Segundo as informações enviadas ao PÚBLICO pela PSP, no ano de 2019, e até 10 de Maio, houve 247 detenções por violência doméstica – um número “indicativo”, salvaguardam as relações públicas daquela força de segurança, já que pode haver mais casos ainda não contabilizados. A GNR indica que até 30 de Abril foram registados 4222 crimes de violência doméstica, tendo sido detidas 371 pessoas. Se juntarmos a este número os casos revelados pelos comunicados divulgados durante o mês de Maio, até ao dia 10, chega-se a 382 detenções (pode haver casos que não aparecem nesses comunicados, pelo que o número final poderá ser mais elevado). Os militares informam ainda que, no âmbito de processos de violência doméstica, foram apreendidas 263 armas, das quais 210 armas de fogo e 53 armas brancas.

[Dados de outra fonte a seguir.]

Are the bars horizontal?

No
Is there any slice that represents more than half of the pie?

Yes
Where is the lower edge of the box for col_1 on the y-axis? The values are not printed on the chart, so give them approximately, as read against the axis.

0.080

O número de detenções tem vindo a aumentar nos últimos anos – só na PSP foram 516 em 2016, 565 em 2017 e 598 em 2018. Quanto às ocorrências, os dados divulgados pelo RASI indicam que em 2018 houve 26.432 e no ano anterior registaram-se 26.746. Apesar deste valor elevado, o número de acusações é diminuto. Segundo o mesmo relatório, dos inquéritos concluídos em 2018, apenas 4613 (14,4%) resultaram em acusação, enquanto 20.990 (65,5%) foram arquivados.